Two hundred years ago the mechanisms of disease were not well understood. Disease was the result of God’s displeasure, or Satan’s will, or something like that, and bacteria and viruses weren’t on anyone’s radar. Now, of course, because of the scientific method, we have effective ways of treating or eliminating diseases that once cost many lives. Much of this research proceeded in the face of opposition by the religious, who felt this was a way of flouting God’s will. Even today there are Christian sects who oppose vaccination, and their innocent kids still get polio, which is of course God’s punishment for… something.

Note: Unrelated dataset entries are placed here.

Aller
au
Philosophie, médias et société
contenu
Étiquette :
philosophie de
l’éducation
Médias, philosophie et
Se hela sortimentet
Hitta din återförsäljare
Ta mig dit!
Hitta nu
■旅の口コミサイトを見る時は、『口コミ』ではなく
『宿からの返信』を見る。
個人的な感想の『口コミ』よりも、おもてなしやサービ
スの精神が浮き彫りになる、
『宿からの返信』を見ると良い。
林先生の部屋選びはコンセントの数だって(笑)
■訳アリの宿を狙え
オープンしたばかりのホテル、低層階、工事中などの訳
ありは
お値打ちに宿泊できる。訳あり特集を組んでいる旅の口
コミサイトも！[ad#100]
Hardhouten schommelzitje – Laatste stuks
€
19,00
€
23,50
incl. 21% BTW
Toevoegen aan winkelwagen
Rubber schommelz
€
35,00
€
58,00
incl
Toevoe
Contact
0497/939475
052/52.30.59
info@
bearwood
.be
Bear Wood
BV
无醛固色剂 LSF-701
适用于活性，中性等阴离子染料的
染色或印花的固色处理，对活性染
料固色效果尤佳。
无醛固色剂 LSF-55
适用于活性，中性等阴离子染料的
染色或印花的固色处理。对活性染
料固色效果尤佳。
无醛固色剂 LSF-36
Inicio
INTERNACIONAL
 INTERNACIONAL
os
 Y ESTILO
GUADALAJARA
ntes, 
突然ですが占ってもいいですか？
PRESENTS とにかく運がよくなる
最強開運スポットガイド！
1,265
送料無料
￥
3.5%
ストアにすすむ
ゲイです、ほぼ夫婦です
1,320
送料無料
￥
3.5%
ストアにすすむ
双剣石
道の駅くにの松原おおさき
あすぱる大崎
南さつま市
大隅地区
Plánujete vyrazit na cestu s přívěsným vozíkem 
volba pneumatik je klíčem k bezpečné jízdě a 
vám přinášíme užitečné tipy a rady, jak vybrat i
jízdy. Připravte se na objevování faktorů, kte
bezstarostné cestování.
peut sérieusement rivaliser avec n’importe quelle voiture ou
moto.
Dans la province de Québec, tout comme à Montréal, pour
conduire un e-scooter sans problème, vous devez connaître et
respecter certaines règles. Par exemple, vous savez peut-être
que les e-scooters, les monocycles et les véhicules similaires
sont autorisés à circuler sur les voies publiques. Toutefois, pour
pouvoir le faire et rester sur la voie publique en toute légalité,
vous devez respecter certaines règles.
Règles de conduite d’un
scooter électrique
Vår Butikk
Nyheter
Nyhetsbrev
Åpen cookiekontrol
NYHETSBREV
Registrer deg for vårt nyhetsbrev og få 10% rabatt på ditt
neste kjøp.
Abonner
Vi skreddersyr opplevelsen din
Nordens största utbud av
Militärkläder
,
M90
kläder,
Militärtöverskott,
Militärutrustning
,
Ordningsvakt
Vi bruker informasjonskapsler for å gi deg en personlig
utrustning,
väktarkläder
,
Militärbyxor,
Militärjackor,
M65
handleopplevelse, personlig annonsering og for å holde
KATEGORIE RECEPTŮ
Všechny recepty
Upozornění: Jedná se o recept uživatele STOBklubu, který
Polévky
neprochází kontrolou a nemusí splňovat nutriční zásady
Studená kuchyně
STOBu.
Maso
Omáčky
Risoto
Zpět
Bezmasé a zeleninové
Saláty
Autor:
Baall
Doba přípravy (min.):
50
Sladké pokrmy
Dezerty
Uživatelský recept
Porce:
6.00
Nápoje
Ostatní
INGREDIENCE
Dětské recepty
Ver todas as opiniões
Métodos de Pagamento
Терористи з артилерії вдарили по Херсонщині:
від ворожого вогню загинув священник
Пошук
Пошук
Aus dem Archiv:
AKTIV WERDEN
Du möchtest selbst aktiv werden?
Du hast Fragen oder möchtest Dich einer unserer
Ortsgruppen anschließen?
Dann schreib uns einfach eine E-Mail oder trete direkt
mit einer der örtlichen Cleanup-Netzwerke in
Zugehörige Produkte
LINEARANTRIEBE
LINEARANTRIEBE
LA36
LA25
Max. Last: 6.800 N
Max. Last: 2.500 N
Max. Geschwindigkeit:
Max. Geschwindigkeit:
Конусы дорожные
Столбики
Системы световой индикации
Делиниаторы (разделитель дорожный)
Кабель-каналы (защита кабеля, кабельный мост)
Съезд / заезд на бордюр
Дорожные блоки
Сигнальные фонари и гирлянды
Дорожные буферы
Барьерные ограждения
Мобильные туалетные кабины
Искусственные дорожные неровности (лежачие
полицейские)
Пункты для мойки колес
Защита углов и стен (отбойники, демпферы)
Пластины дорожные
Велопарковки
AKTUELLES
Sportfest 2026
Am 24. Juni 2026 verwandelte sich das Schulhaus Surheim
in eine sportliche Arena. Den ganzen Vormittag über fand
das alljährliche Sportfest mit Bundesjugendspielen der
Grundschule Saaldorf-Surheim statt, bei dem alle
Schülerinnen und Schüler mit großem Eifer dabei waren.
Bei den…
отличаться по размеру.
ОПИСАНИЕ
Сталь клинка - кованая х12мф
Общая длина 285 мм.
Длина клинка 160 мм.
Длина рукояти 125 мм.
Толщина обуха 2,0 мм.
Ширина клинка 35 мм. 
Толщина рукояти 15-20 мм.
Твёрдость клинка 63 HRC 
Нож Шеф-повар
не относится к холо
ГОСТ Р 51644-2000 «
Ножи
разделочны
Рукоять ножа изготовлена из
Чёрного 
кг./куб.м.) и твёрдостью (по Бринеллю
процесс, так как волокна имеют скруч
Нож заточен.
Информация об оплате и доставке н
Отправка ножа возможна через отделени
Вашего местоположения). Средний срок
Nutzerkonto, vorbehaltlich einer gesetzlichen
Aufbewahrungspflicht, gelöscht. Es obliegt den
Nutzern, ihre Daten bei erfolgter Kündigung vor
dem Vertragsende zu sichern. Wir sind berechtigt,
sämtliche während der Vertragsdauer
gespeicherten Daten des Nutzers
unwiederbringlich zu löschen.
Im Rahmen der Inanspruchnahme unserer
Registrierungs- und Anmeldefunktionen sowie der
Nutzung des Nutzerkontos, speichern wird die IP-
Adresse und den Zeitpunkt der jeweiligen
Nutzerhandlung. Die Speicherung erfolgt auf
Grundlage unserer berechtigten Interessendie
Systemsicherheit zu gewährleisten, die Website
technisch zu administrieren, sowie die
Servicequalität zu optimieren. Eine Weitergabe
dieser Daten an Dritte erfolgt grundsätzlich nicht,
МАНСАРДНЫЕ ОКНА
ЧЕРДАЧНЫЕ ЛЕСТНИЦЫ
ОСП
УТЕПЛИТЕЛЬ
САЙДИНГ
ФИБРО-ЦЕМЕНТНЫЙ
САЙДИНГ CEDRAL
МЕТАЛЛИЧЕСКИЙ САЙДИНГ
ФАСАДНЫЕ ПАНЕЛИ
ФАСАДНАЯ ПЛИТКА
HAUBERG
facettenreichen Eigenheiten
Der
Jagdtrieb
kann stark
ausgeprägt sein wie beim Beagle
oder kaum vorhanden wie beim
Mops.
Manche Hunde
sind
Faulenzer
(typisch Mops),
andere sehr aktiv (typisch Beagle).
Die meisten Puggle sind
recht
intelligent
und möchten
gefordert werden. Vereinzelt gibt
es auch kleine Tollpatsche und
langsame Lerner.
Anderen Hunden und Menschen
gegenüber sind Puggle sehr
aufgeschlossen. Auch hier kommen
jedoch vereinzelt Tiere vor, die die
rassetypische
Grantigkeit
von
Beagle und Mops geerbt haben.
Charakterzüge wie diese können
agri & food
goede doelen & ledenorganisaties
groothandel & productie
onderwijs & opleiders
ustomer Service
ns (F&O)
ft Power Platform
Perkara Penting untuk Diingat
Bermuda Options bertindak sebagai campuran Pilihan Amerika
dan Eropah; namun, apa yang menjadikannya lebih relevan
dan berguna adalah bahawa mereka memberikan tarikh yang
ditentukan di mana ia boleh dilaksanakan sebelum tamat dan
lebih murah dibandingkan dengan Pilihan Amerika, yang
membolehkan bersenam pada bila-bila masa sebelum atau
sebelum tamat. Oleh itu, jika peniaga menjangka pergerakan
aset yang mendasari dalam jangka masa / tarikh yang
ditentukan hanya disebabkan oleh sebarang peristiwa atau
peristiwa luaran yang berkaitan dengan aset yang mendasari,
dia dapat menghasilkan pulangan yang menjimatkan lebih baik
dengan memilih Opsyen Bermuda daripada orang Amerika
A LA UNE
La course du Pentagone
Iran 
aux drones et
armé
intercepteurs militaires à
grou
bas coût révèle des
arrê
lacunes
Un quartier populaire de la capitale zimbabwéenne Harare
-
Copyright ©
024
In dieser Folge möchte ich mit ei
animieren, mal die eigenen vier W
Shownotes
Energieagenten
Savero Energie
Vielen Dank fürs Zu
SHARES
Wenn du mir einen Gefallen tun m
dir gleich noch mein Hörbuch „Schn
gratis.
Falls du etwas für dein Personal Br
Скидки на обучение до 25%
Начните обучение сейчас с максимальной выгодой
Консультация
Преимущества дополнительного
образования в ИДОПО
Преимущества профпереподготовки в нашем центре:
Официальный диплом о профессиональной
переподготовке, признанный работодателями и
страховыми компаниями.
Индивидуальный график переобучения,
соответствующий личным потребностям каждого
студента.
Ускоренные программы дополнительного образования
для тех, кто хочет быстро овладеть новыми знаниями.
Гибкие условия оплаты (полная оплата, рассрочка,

I simply don’t understand a world-view that works like this. Mankind's attempts to understand the universe around us have yielded real dividends in the practical world. If we look at lightning and shrug and say, “God must be angry” we never learn about electricity. If we look at a riverbank with many layers, and say “Noah’s flood” we never study geology, and we don’t learn where to find petroleum deposits. Instead of a methodical approach, we have blind trial and error that occasionally gives results, which we can then thank a capricious God for. This is a pre-modern view of the universe, one that kept humans mired in disease and misery for millennia. Unfortunately, it seems there are people who thought we were better off that way.